Obviously, the relationship looks a bit like this:
f(D) = f(C) · f(v)
where D is details noticed, C is available cognitive power, v is velocity and f(v) looks something like:
f(v) = 1 – v/(v + 12)
and f(C) has components including Arousal, Intention, Perception and some Involuntary Context Bias, like socio-economic demographic and such, but this is all probably over your head so I won’t go into it further, but just know that I’m always very thorough with my research, okay (when I have the time and money).
Look, Mayor Moore, this letter isn’t a petition to have the bike paths removed or upgraded or left alone. It is merely free provision of advice because I’m concerned about my community. What I want is to use your platform to share my game-changing discovery. I want the local therapists to know the root cause of their clients’ stress. I want the local universities to acknowledge my studies for once and use it as a springboard for further research. I want the general populace to have free access to this knowledge, and if they like it, maybe they can help fund my current paper and future endeavours. Mayor Moore, they deserve to know, and my tiny platform of fifty Facebook friends is not big enough to share it.
Anyway, I hope you are well. If you’re planning on putting this info in a community newsletter, it might be helpful to add my contact details for those with questions, and add a link to my Paypal for those inclined to donate. Hopefully this letter has given you some confidence in my rigorous methodologies.
Sincerely,
Joe L. Baker.
A Note From the Author, Joel (Not Joe, a Guy Who Joel Does Not Want to Be Confused With Because of His [Joe’s] Wack-Ass Research Methodologies)

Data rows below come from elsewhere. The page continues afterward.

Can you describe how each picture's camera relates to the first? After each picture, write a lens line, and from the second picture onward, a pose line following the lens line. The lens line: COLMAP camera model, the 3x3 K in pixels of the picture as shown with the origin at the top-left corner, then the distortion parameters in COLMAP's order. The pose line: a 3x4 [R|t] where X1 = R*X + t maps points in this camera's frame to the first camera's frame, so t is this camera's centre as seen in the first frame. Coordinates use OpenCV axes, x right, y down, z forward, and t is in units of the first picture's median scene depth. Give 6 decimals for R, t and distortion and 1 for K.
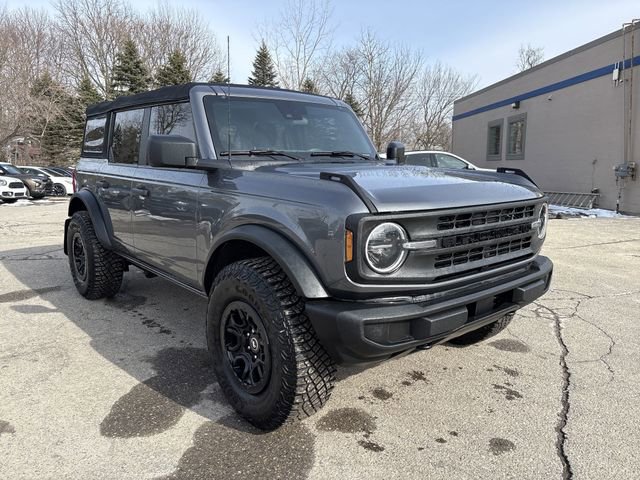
lens RADIAL K [[484.1, 0, 323.5], [0, 484.1, 250.1], [0, 0, 1]] dist [0.021732, -0.014169]
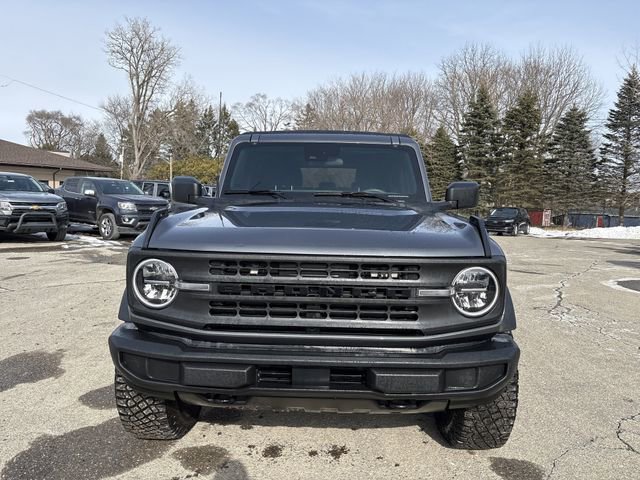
lens RADIAL K [[484.1, 0, 321.6], [0, 484.1, 244.0], [0, 0, 1]] dist [0.021732, -0.014169]
pose [[0.739773, 0.078766, -0.668230, 0.815641], [-0.140447, 0.989325, -0.038870, -0.074101], [0.658035, 0.122606, 0.742938, 0.347036]]
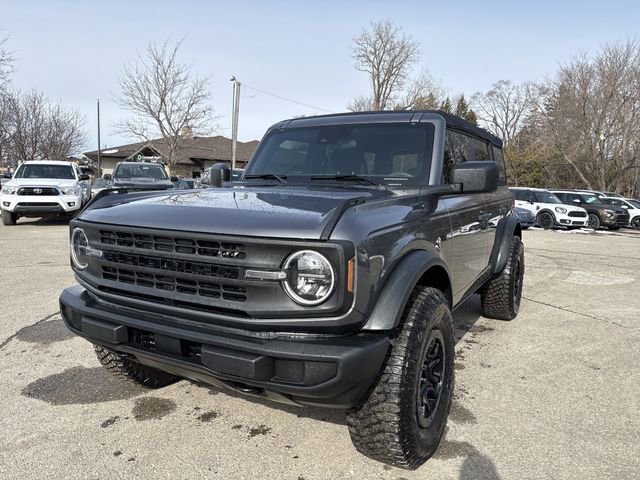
lens RADIAL K [[484.1, 0, 318.1], [0, 484.1, 243.1], [0, 0, 1]] dist [0.021732, -0.014169]
pose [[0.334331, 0.115383, -0.935366, 1.135814], [-0.188441, 0.980620, 0.053610, -0.152341], [0.923424, 0.158338, 0.349594, 0.850909]]
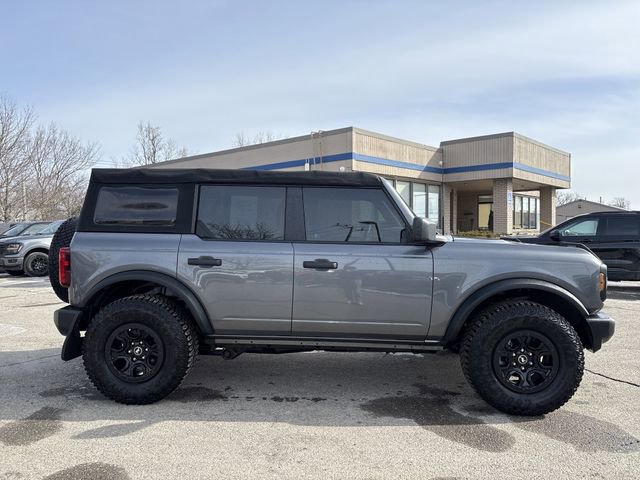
lens RADIAL K [[484.1, 0, 325.0], [0, 484.1, 241.0], [0, 0, 1]] dist [0.021732, -0.014169]
pose [[0.713604, -0.033072, 0.699768, -1.462125], [0.137969, 0.985956, -0.094099, -0.091380], [-0.686829, 0.163696, 0.708145, 0.293101]]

I didn’t want this post to be fiction. I thought after a couple months of noting down the details I notice whilst traversing in various ways, I’d find a relationship between mode of transport and the things we observe. And though I do believe there is some vague correlation between velocity and detail, in drafting this, the more I wrote, the more abstract the relationship became until the entire thing turned to fiction—what you see above. Maybe another couple months will yield something of substance, but until then, please leave the research to professionals.